Search code examples
antlrantlr4parser-generator

Grammar to negate two like characters in a lexer rule inside a single quoted string


ANLTR 4:

I need to support a single quoted string literal with escaped characters AND the ability to use double curly braces as an 'escape sequence' that will need additional parsing. So both of these examples need to be supported.
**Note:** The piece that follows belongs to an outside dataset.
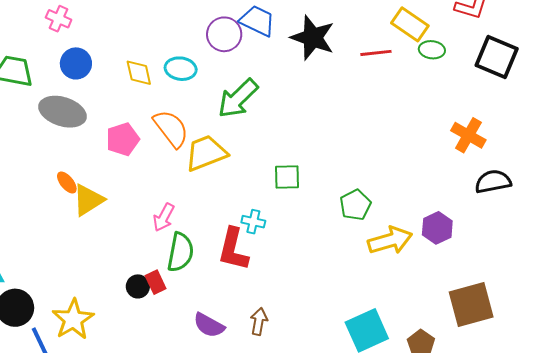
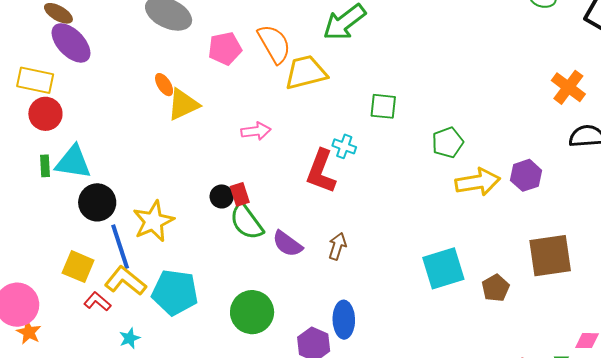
pink arrow: (164, 217) -> (256, 131), turned -132
green semicircle: (180, 252) -> (246, 222), moved, turned 126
I'm not so worried about the second example because that seems trivial if I can get the first to work and not match double curly brace characters.

1. 'this is a string literal with an escaped\' character' 2. 'this is a string {{functionName(x)}} literal with double curlies'

StringLiteral 
: '\'' (ESC | AnyExceptDblCurlies)*? '\'' ;

fragment 
ESC : '\\' [btnr\'\\];

fragment 
AnyExceptDblCurlies 
: '{' ~'{' 
| ~'{' .;

I've done a lot of research on this and understand that you can't negate multiple characters, and have even seen a similar approach work in Bart's answer in this post...

Negating inside lexer- and parser rules

But what I'm seeing is that in example 1 above, the escaped single quote is not being recognized and I get a parser error that it cannot match ' character'.

if I alter the string literal token rule to the following it works...

StringLiteral 
: '\'' (ESC | .)*? '\'' ;

Any ideas how to handle this scenario better? I can deduce that the escaped character is getting matched by AnyExceptDblCurlies instead of ESC, but I'm not sure how to solve this problem.


Solution

  • To parse the template definition out of the string pretty much requires handling in the parser. Use lexer modes to distinguish between string characters and the template name.

    Parser:

    options {
        tokenVocab = TesterLexer ;
    }
    
    test : string EOF ;
    string   : STRBEG ( SCHAR | template )* STREND ; // allow multiple templates per string
    template : TMPLBEG TMPLNAME TMPLEND ;
    

    Lexer:

    STRBEG : Squote -> pushMode(strMode) ;
    
    mode strMode ;
        STRESQ  : Esqote  -> type(SCHAR) ; // predeclare SCHAR in tokens block
        STREND  : Squote  -> popMode ;
        TMPLBEG : DBrOpen -> pushMode(tmplMode) ;
        STRCHAR : .       -> type(SCHAR) ;
    
    mode tmplMode ;
        TMPLEND  : DBrClose  -> popMode ;
        TMPLNAME : ~'}'*  ;
    
    fragment Squote : '\''   ;
    fragment Esqote : '\\\'' ;
    fragment DBrOpen   : '{{' ;
    fragment DBrClose  : '}}' ;
    

    Updated to correct the TMPLNAME rule, add main rule and options block.